It’s difficult to talk about any type of business these days without mentioning the effect the recession has had.
Produce buyers, like consumers, have become more value-oriented, and that’s probably the biggest trend Boston produce distributors are noticing now.
“Everybody is more value-conscious,” said Richie Travers, partner in Mutual Produce Inc., Chelsea, Mass.
Consumers in Boston are looking for the best value when making produce purchases, Travers said, so advertisements and promotions are perhaps more important than ever.
“When you promote it, it sells,” Travers said. “It putts along and doesn’t do too much if it’s not on sale.”
Retailers are working on closer margins, as are distributors and others in the industry, Travers said, and as a result the Boston area, already known for being a competitive market, is even more so now.
“(Buyers are) looking for good stuff at the right price to keep their retail prices down or to keep their plate costs down,” said Steve Piazza, salesman for Community-Suffolk Inc., Everett, Mass.
Produce prices soared after recent freezes in Mexico and Florida damaged crops and disrupted supplies.
“The last couple of weeks, the biggest issue is high prices for everything,” said Maurice Crafts, salesman for specialty produce house Coosemans Boston Inc., Chelsea, in mid-March. “I’ve never really seen a time when there was so many things at such high prices, even regular items.”
Coosemans maintained its customer base and didn’t lose many sales because of high prices, but the sales staff got to hear a lot of complaints about higher prices, Crafts said.
Frank Lisitano, president of Lisitano Produce Inc., Chelsea, said sales volume was down at his company by about 25%. Most of Lisitano’s customers are restaurant buyers.
“Prices need to break for the volume to go back up,” Lisitano said. “It’s (the weather has) been pretty nice, but prices are still very high.”
Some restaurants in the Boston area changed their menus to give themselves more flexibility in what fresh produce items they feature so they can buy based on value, Crafts said.

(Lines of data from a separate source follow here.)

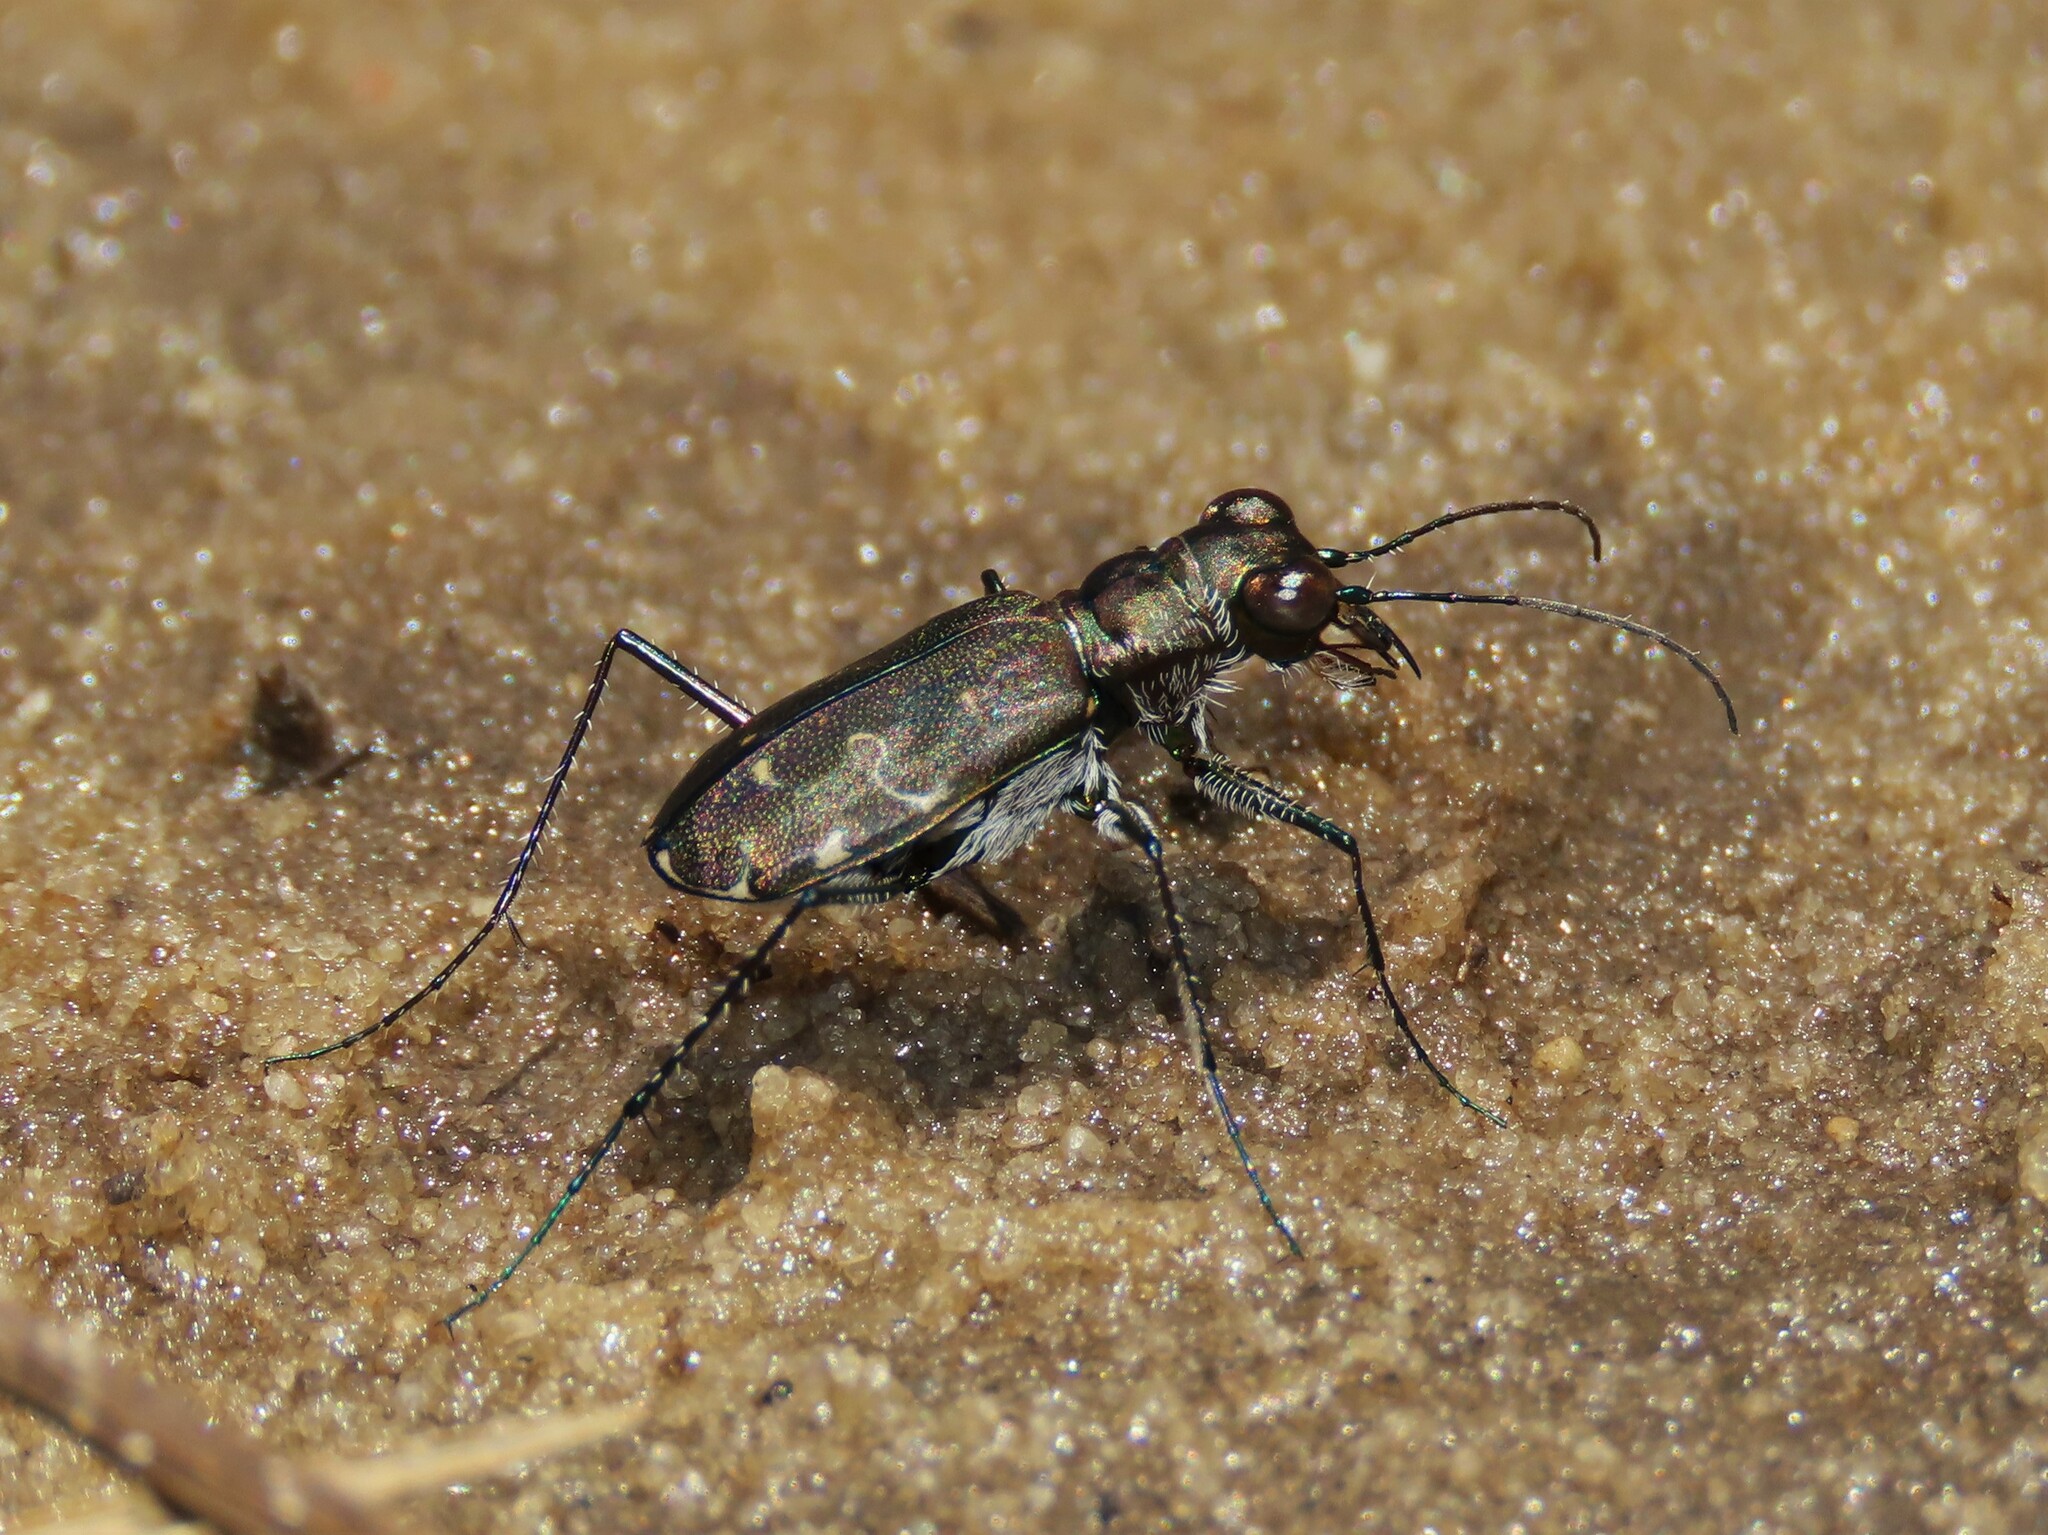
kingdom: Animalia
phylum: Arthropoda
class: Insecta
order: Coleoptera
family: Carabidae
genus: Cicindela
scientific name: Cicindela trifasciata
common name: Mudflat tiger beetle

Some buyers substituted broccoli for higher priced asparagus.
Lisitano said restaurants stopped buying eggplant when it got as high as $60 a box. The U.S. Department of Agriculture’s Boston terminal market report said 1 1/9-bushel cartons of medium-size eggplants from Florida were priced at $56-60. Cucumbers are another item restaurateurs cut back on, Lisitano said. The USDA reported 1 1/9-bushel cartons of medium-size cucumbers from Florida were $48 on March 16 in Boston’s terminal markets.
Foodservice buyers’ interest in fresh-cut produce can be driven by perceived value. Community-Suffolk doesn’t carry many fresh-cut items, but buyers who look for fresh-cut produce often are looking for ways to get guaranteed fixed costs, Piazza said. There is less variability on fresh-cut pricing than on f.o.b. prices, he said.
Fresh-cut produce appeals to value seekers because there is no waste and because it lessens labor costs.